MARCH, CHARLES, peintre en bâtiment et chef syndical, né le 19 novembre 1849 à Toronto, fils de Charles March, peintre en bâtiment, et de Catharine Malone ; il épousa une prénommée Mary Jane, et ils eurent un fils ; décédé le 17 avril 1908 à Montréal.

Charles March fut apprenti chez l’Irlandais Matthew O’Connor, ancien employé de son père devenu un gros entrepreneur en peinture et décoration ; il resterait à son service presque toute sa vie. Dès les années 1870, March fut reconnu comme l’un des principaux chefs syndicaux de Toronto. Le syndicat local des peintres en bâtiment s’affilia à la Toronto Trades Assembly en 1872, et March fut actif dans cette centrale ainsi qu’au Canadian Labor Union. Le syndicat local, qui avait réussi à se maintenir durant la crise économique des années 1870, s’effondra en 1881. Réorganisé en mars 1882, il mena le même mois une grève très dure contre les maîtres peintres et y gagna tant la reconnaissance syndicale qu’une augmentation de salaires. Le maintien de ces salaires, contre la volonté de certains maîtres qui cherchaient à baisser les coûts, exigerait néanmoins une seconde grève un an plus tard. Étant les moins spécialisés des ouvriers du bâtiment, les peintres durent, à compter des années 1880, défendre leur position en affrontant les entrepreneurs sur la question de l’apprentissage et de l’importation de main-d’œuvre non qualifiée ; ils eurent aussi à lutter pour le maintien des salaires que les entrepreneurs, pressés par la concurrence, cherchaient à réduire. Ils s’allièrent alors à d’autres artisans et recoururent à l’action politique.

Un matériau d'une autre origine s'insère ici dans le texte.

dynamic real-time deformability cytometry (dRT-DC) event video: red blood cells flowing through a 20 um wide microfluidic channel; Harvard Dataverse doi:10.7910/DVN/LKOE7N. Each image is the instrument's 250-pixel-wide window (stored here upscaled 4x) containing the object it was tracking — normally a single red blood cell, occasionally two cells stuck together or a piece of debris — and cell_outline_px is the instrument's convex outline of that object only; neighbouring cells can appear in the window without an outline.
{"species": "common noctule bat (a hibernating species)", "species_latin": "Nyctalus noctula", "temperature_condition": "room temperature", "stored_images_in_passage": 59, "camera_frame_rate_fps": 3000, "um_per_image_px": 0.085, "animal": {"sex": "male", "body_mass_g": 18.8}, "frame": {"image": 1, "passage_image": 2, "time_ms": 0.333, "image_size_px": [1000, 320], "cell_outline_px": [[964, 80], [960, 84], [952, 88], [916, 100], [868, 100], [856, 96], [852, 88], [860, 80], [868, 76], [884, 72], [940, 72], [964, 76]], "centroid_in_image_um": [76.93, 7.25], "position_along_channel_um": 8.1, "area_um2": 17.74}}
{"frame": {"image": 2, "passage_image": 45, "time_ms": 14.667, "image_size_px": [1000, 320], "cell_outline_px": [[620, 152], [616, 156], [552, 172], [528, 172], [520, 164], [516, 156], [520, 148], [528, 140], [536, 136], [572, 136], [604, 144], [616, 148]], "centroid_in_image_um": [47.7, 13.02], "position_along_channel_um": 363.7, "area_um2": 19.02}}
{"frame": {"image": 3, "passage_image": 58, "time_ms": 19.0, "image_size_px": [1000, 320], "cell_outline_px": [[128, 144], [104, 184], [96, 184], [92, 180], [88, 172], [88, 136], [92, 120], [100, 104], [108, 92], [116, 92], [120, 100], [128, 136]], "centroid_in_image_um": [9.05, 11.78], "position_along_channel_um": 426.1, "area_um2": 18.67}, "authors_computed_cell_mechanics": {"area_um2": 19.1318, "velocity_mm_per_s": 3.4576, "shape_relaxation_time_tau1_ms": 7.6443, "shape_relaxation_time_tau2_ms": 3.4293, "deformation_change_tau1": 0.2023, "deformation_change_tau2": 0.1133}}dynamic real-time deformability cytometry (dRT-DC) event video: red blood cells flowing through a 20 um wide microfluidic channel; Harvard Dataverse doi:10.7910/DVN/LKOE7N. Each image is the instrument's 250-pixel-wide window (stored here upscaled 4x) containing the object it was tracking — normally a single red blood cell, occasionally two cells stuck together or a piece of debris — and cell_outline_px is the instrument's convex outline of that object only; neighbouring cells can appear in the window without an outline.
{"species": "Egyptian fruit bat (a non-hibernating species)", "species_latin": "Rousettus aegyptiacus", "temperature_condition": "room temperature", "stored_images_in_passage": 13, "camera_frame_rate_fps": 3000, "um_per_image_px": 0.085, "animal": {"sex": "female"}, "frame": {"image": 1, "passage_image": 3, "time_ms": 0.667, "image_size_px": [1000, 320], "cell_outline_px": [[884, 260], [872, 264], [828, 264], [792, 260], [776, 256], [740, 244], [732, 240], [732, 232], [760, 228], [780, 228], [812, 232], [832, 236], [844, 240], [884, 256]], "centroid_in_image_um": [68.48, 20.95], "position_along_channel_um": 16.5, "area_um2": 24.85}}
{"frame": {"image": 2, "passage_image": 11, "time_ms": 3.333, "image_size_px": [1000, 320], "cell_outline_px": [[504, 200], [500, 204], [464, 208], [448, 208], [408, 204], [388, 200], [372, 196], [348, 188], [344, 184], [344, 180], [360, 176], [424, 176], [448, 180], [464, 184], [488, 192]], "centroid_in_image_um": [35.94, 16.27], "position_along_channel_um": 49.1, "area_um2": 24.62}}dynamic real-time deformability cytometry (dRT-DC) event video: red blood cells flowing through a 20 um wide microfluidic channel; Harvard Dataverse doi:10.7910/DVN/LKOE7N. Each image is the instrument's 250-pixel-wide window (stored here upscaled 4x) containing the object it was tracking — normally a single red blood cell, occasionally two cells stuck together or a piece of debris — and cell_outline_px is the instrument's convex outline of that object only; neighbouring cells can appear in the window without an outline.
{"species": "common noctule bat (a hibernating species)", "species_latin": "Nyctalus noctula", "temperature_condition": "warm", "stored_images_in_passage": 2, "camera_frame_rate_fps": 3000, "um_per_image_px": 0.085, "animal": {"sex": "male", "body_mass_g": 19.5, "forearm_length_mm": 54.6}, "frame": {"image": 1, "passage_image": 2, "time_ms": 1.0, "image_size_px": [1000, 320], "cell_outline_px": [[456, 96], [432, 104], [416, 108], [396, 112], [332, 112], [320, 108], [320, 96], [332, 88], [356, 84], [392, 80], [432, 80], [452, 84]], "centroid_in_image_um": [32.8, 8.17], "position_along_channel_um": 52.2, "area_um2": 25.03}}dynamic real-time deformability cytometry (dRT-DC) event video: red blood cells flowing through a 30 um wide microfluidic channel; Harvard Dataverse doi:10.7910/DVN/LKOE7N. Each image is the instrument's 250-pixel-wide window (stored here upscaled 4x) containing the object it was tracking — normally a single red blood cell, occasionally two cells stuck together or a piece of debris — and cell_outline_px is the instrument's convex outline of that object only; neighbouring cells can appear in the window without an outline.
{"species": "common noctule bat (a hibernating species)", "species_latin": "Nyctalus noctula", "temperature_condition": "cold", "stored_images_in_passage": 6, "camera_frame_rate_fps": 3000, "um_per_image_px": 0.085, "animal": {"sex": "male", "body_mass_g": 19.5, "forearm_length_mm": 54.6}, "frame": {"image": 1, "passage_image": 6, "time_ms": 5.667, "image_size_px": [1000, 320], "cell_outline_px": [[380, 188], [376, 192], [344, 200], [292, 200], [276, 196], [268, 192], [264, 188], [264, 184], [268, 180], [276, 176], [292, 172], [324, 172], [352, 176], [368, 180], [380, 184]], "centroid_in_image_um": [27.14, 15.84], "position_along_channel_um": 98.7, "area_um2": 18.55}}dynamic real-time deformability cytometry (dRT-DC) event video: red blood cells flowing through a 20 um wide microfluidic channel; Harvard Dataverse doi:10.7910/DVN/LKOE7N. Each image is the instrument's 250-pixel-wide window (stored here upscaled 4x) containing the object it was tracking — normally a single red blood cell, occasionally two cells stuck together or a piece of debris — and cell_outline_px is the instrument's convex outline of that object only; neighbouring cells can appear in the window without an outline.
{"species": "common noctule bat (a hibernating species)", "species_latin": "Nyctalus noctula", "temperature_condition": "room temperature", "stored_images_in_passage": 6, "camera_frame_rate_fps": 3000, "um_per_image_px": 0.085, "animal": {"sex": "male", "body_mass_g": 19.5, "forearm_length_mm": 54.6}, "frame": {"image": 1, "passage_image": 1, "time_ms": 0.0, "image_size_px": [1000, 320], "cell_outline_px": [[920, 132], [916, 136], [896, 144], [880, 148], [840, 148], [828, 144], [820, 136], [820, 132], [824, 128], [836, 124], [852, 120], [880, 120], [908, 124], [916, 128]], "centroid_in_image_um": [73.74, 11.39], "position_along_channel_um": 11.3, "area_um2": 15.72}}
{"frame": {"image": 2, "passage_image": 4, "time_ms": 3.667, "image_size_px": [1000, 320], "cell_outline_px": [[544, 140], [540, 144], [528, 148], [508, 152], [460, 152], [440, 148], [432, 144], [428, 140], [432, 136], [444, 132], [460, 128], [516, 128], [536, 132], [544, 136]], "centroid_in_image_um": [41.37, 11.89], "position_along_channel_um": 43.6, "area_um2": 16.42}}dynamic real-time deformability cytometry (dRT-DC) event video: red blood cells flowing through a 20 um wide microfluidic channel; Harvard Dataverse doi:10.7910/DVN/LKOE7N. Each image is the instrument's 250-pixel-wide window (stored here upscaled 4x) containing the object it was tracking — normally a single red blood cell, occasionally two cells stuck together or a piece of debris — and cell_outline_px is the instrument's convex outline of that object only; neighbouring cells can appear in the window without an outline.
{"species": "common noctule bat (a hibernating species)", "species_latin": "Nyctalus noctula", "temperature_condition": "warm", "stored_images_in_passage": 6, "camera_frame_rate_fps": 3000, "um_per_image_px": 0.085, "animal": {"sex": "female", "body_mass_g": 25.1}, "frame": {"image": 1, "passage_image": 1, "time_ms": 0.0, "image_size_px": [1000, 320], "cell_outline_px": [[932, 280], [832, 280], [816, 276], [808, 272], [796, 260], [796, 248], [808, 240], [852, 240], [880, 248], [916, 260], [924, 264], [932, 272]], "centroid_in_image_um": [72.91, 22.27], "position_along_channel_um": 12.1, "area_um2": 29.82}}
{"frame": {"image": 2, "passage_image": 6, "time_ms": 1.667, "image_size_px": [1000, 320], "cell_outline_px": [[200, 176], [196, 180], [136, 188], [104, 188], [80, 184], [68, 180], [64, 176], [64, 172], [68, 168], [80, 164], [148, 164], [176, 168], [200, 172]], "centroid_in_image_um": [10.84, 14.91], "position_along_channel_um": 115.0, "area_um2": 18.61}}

March devint délégué du Toronto Trades and Labor Council en 1882 et fut élu président en 1883 et 1884. Membre actif du comité législatif de ce conseil, il orchestra avec ses collègues et partisans libéraux Daniel John O’Donoghue et Alfred F. Jury* une critique en règle du gouvernement conservateur de sir John Alexander Macdonald*, qui visait particulièrement la politique fédérale d’immigration. Le comité fit également campagne pour l’adoption d’une législation sur les usines et les conditions d’hygiène et pour des modifications aux lois sur le privilège foncier des fournisseurs de matériaux.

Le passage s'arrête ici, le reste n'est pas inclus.